Top of The records

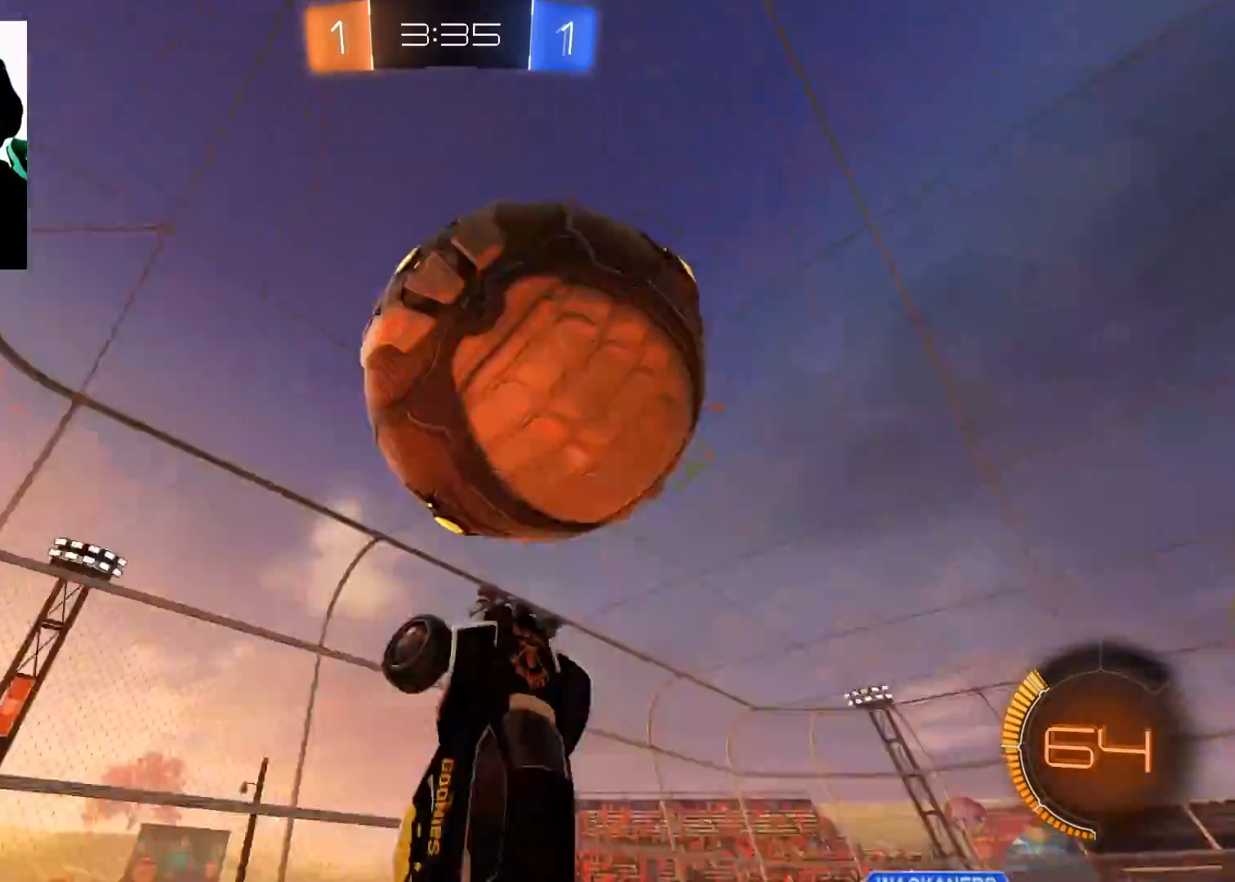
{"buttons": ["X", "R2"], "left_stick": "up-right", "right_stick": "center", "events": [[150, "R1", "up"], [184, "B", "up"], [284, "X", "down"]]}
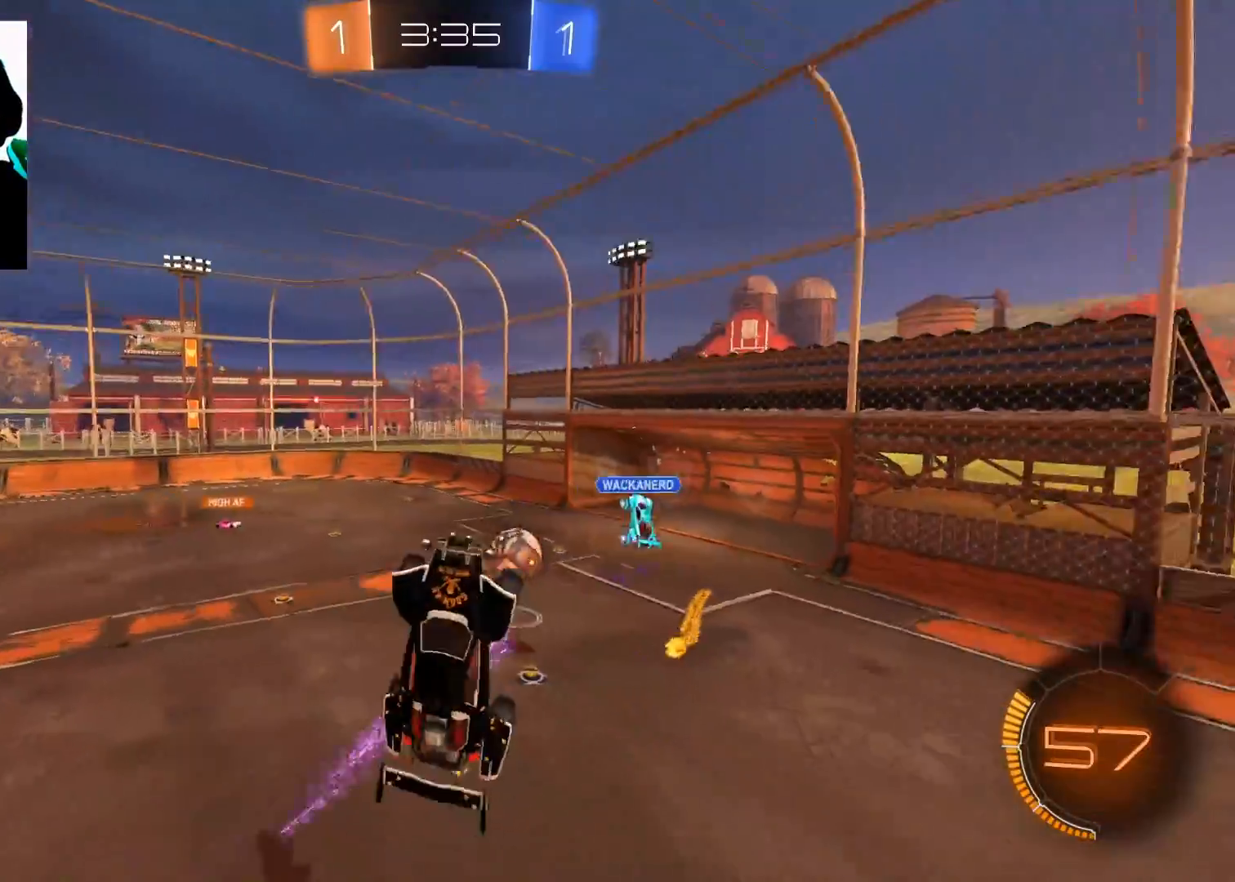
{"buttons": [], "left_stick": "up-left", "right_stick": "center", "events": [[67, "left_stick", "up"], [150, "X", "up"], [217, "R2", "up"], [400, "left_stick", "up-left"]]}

Bottom of The records
Top of The records

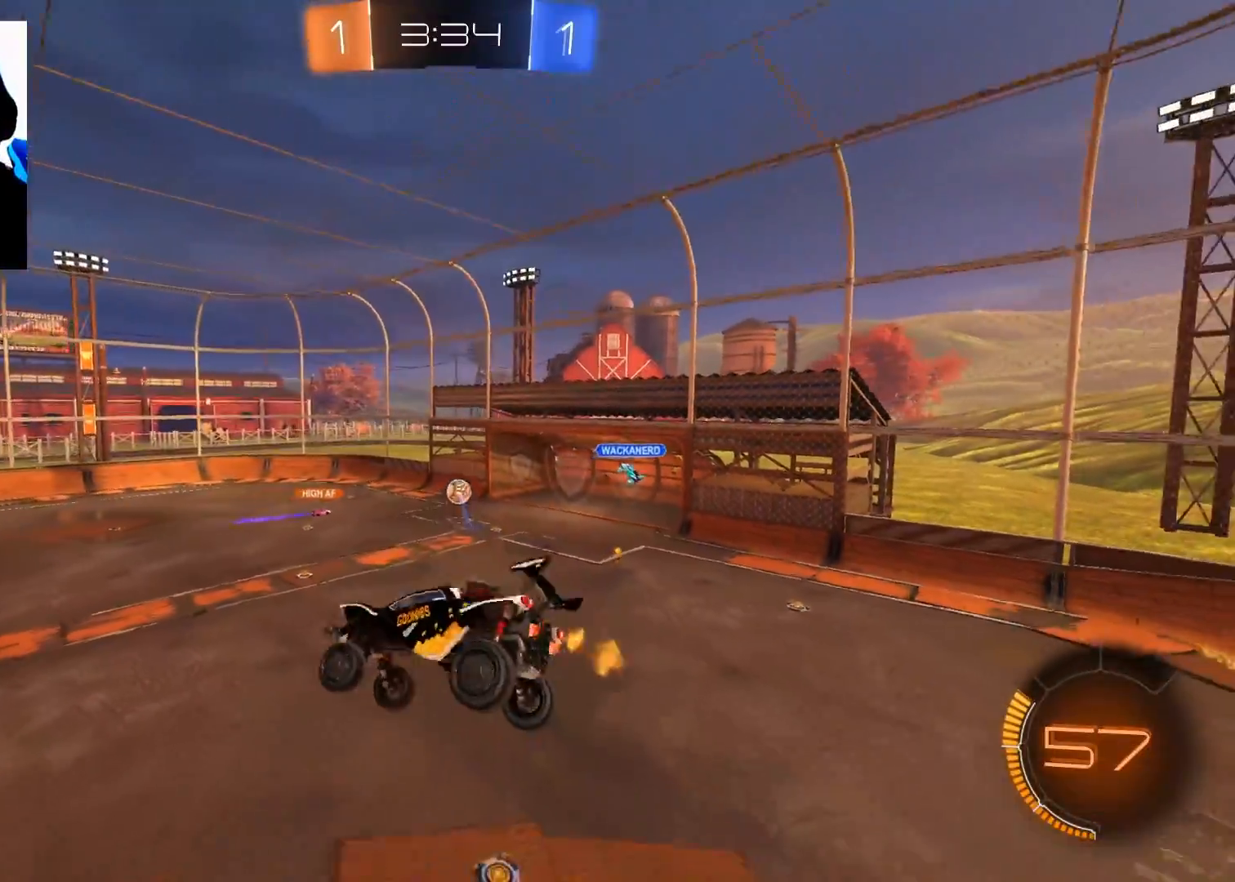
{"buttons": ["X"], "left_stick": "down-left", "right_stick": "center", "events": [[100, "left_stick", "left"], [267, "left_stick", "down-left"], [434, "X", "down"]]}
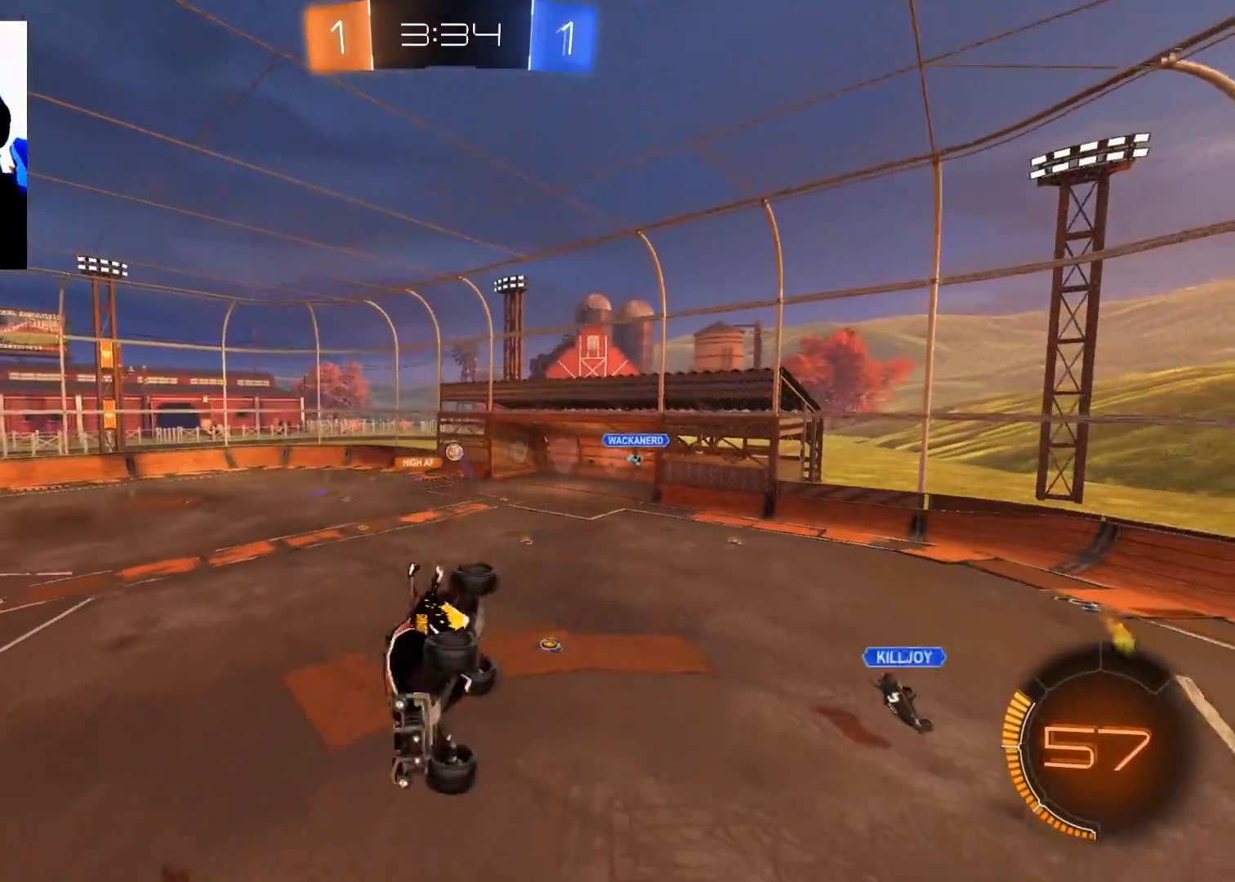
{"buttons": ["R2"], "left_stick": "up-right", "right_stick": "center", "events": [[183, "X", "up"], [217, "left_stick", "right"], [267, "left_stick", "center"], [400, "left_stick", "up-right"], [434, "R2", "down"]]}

Bottom of The records

● **Assignment**: Among the lines above, find those carrying the word "down" and copy them out.

● **Task answer**:
{"buttons": ["X", "R2"], "left_stick": "up-right", "right_stick": "center", "events": [[150, "R1", "up"], [184, "B", "up"], [284, "X", "down"]]}
{"buttons": ["X"], "left_stick": "down-left", "right_stick": "center", "events": [[100, "left_stick", "left"], [267, "left_stick", "down-left"], [434, "X", "down"]]}
{"buttons": ["R2"], "left_stick": "up-right", "right_stick": "center", "events": [[183, "X", "up"], [217, "left_stick", "right"], [267, "left_stick", "center"], [400, "left_stick", "up-right"], [434, "R2", "down"]]}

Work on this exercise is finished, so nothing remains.